* _PASSAGE SHOWN_
★ ★ ★

In the wake of the recent stringent US tax policies, a staggering number of US citizens have either been renouncing their citizenship or abandoning their green cards. According to the US Treasury Department Data, for the third year in a row, this number has risen above the numbers set from the previous years.

The US Treasury revealed that in 2015 alone, 4,279 individuals called it quits with the US in comparison to the 3,415 people from the previous year.

The IRS publishes the list of individuals expatriating on a quarterly basis and their latest list contained the information of 1,058 US citizens and permanent residents who surrendered their passports from September to December.

Needless to say, the increase in renunciation is due to the introduction of the Foreign Accounts Tax Compliance Act (FATCA), implemented in 2010. The Act imposes tax on US citizens based on their worldwide income and not just money earned in the US. Although up to $100,800 can be excluded from their income along with certain housing costs. Non-compliance of this legislation, even if it is unintentional, is met with harsh penalties.

As Andrew Mitchel, an international lawyer who reviews IRS data put it:

"An increasing number of Americans appear to believe that having a US passport or long-term residency isn’t worth the hassle and cost of complying with US tax laws".

During the time of its implementation, President Obama backed the law as a "global standard" in opposing tax evasion. In 2009, following the disclosures of the banker turned whistleblower, Bradley Birkenfeld, the bill was passed by Congress following the revelation of illegal financial activities involving UBS AG bank.

Birkenfeld testified that UBS enabled tax evasion by US tax payers which led to UBS admitting to its illegal activities and later paying a hefty $54 million to settle the matter.

During this time, the US government began their clampdown on banks, and bankers were forced to reveal the information of US citizens' accounts abroad. More than 180,000 banks adhered to the government’s demands, however the crackdown led many foreign banks to abandon business with Americans residing abroad, forcing some US citizens to surrender their passports.

It has been reported that since its implementation, the US authorities have managed to collect in taxes and penalties alone, $13.5 billion from Americans and foreign banking institutions.

United States and Eritrea are the only two countries that impose taxes on their citizens' irrespective of place of residence, however, unlike the US; Eritrea does this at a reduced flat rate of two percent. According to the US Treasury Secretary Jacob Lew, this is because the government has an obligation to ensure that all Americans pay their taxes.

In a statement Lew said “Offshore tax evasion undermines confidence in our tax system and deprives the United States of revenues necessary to protect and provide for its citizens”.

★ ★ ★

* _TASKS AND EXERCISES_
a - Quote the article on Americans renouncing citizenship over tax rules verbatim, from "It has been" to "foreign banking institutions.".
b - Extend the article on Americans renouncing citizenship over tax rules by writing what follows its final sentence.

* _AVAILABLE DATA_
★ ★ ★

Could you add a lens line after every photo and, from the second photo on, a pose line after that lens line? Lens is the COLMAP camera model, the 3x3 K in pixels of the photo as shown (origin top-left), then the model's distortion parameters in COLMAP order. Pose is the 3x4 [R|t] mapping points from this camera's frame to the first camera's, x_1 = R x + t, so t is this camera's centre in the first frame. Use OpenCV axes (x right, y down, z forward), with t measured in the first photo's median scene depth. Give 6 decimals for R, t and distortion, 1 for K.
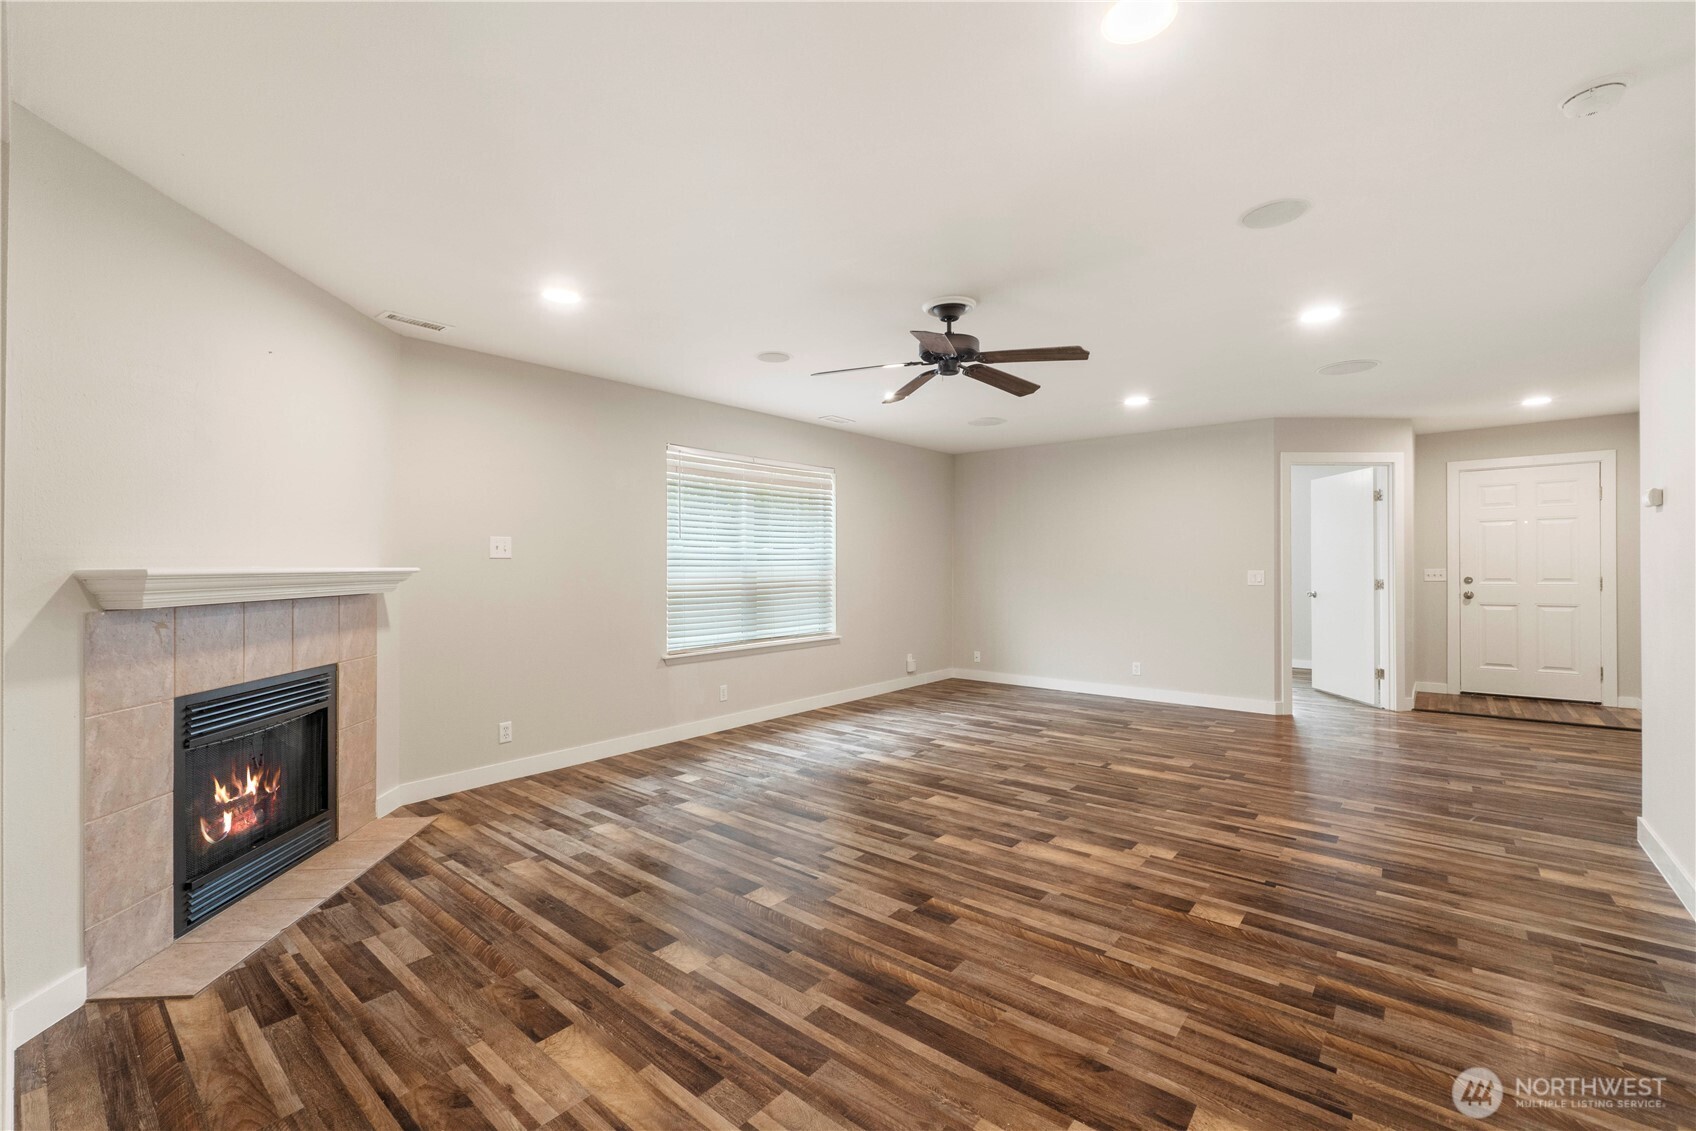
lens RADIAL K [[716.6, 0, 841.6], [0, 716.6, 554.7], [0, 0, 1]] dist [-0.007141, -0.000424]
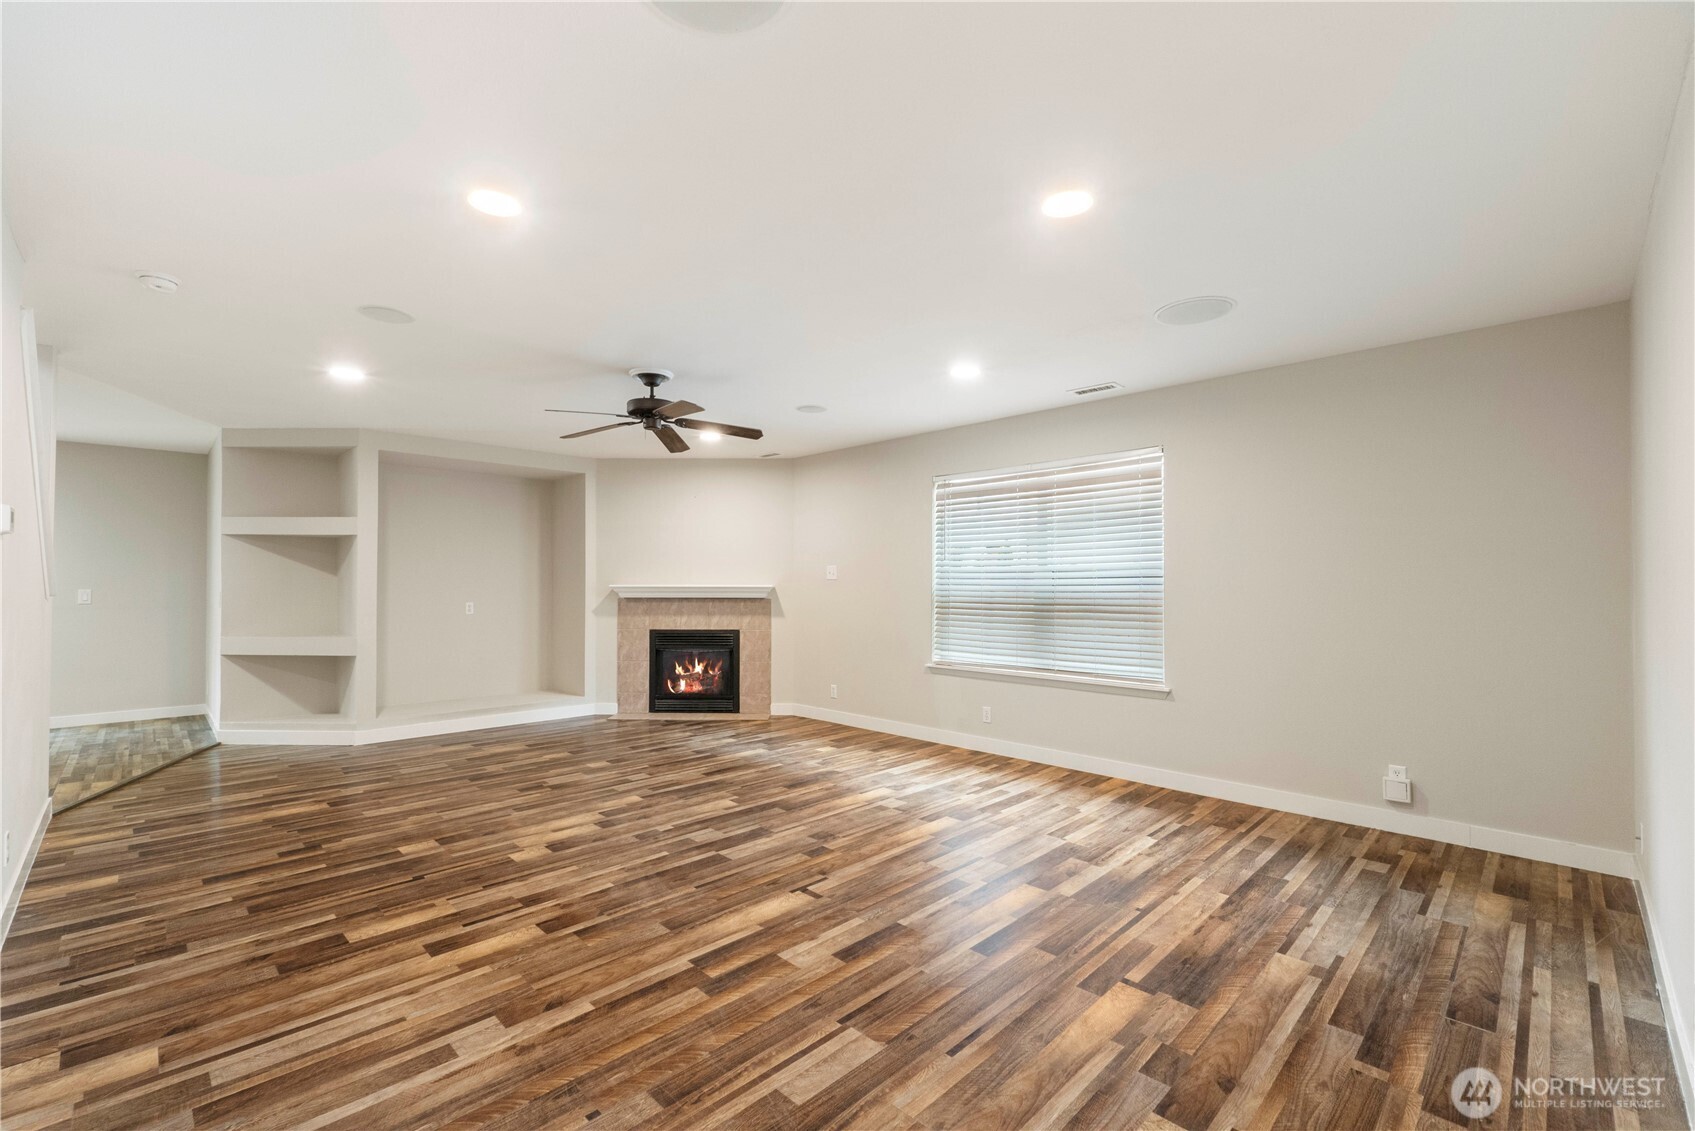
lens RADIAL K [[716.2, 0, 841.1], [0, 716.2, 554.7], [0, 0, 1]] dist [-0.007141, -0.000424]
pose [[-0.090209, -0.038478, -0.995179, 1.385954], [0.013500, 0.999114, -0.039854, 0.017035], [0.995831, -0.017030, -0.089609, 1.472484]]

★ ★ ★

* _SET OF ANSWERS_
a -
It has been reported that since its implementation, the US authorities have managed to collect in taxes and penalties alone, $13.5 billion from Americans and foreign banking institutions.

b -
One might think of the disadvantages following the renouncing of citizenship, and there are certainly some downsides. Not only has the cost of completing an application to surrender risen from $450 to $2,350, but US citizens must also settle all U.S. tax liabilities from the preceding five years before kissing their citizenship goodbye.

What's more, according to US Tax Services, Americans who have given up their citizenship can still return to the US but only for short visits. This means that natives will no longer have the opportunity to reside in their birth country without having the appropriate visas.

For example in its guide to renouncing citizenship, Tax Services states; "if a relative who lives in the U.S. were to become sick, you would not be allowed to simply move to the U.S. to take care of them. Or if your kids end up residing in the U.S., you would not be able to simply move in with them as you grow older.”

A number of high-income citizens may owe a type of capital gains tax called an “exit tax”, and though some may have the luxury of being able to keep up with the obligations of their residing country along with the United States', others who live on a more modest income may not be so lucky and will ultimately be forced to make the tough decision of choosing between the two. The general consensus is that it is the last thing a proud American would think of doing. Giving up your nationality and renouncing the country you were born in is an emotional burden, which can be highly traumatizing for the individual and their family. But the significance of FATCA’s policies has left many in despair and with little choice but to sign the oath of renunciation. It would also be reasonable to suggest that the implications of FATCA would seriously impact the decision of foreigners who are considering making the move to the US. After all, would the opportunity to become a US citizen warrant being subjected to double taxation?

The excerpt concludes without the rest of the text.